Enfarktüs sonrası Dressler sendromu, kalbin etrafındaki boşluk olan perikardda anormal sıvı birikmesiyle karakterize edilen bir durumdur. Bu nedenle, perikard içinde yer alan kalp kasında yapısal değişikliklere neden olduğu için bir tür kardiyomiyopati olarak düşünülebilir. Her ne kadar amiloid kardiyomiyopati gibi bazı kardiyomiyopati türleri de perikardiyal bölgede sıvı birikmesine neden olsa da, bu koşullar sıvının çevredeki dokuya nasıl dağıldığı ve kalbin kendisinin ve yakındaki yapıların işlevini nasıl etkilediği açısından oldukça farklıdır. Ek olarak, Dressner sendromunda perikardiyal sıvının potansiyel bir kaynağı, doku nekrozu ve ekstraperikardiyal fistül oluşumunun meydana geldiği ve potansiyel olarak yetersiz inflamatuar belirtilerle birlikte sıvı seyrelmesine yol açan bir durum olan enfeksiyöz peritonittir. Bu nedenle, özellikle asemptomatik perikardiyal fibrozis veya kardiyomegalide, semptomların yokluğunda bile yüksek düzeyde tanısal şüphenin sürdürülmesi önemlidir. Tanının zorluğu, birçok tıbbi kurumda perikardın doğru şekilde görüntülenmesi için mevcut yöntemlerin bulunmamasından kaynaklanmaktadır. Bu prosedür daha önce bilgisayarlı tomografi kullanılarak gerçekleştiriliyordu, ancak artık çoğu merkezi klinik, perikardın delinmesini (kolanjiyostomi) ve ardından perikardiyal sıvıyı toplamak için perikart içi bir cihazın implantasyonunu içeren ve delme bölgesinin görsel olarak izlenmesini sağlayan basit bir yöntem sunabiliyor. Dressner teşhisini doğrulamak için sıvının %80 glikoz olması gerekir ancak bu nadiren gözlenir. Bunun yerine sıklıkla glikoz ve protein kombinasyonu olan, proteinogram adı verilen bir sıvı karışımı bulunur; bu, perikardiyal sıvının Dressner perikardından olup olmadığına dair daha az güvenilir bir tahmindir.

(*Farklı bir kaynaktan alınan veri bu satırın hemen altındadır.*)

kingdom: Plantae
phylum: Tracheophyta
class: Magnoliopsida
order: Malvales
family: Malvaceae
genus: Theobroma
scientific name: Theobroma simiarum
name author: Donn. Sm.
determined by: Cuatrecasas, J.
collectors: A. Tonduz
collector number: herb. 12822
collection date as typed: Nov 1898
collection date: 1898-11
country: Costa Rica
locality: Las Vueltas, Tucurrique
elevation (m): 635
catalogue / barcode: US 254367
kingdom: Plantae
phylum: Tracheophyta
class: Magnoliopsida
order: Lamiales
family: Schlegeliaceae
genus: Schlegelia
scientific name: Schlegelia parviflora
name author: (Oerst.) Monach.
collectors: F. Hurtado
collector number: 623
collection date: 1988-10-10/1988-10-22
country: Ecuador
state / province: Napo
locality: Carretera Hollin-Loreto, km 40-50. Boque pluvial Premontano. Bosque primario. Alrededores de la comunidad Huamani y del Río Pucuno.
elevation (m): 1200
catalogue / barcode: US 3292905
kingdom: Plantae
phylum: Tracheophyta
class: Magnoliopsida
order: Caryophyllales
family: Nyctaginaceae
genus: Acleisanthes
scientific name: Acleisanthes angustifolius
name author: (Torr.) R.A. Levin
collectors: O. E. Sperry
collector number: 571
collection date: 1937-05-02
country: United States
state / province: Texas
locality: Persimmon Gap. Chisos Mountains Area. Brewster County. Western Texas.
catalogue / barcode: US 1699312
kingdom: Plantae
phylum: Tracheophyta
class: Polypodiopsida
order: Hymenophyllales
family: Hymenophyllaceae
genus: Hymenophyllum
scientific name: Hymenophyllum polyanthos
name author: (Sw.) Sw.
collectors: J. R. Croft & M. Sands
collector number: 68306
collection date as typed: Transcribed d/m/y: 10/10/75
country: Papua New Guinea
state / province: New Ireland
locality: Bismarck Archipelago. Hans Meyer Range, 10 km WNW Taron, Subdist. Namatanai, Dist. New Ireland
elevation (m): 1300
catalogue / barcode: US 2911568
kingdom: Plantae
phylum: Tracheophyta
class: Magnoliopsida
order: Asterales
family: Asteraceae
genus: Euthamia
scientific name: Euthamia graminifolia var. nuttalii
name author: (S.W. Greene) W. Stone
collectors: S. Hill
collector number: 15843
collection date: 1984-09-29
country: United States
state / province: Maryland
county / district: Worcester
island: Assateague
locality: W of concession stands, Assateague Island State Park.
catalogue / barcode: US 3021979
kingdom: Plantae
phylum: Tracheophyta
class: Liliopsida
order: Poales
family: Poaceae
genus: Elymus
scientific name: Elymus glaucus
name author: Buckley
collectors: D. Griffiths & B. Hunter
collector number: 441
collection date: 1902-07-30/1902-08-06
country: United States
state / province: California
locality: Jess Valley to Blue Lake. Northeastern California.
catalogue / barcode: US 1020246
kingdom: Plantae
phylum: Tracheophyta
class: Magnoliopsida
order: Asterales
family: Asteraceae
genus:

Birçok Avrupa ve Kuzey Amerika kliniğinde Dressner sendromunun erken tanı ve tedavisine yönelik bir program bulunmaktadır; eğer tedaviye erken başlanırsa (sendrom belirtilerinin başlamasından sonraki yaklaşık üç ay içinde) tam iyileşmeye yol açabilir. Daha ileri vakalarda hastalara kalp nakli yapılması gerekir.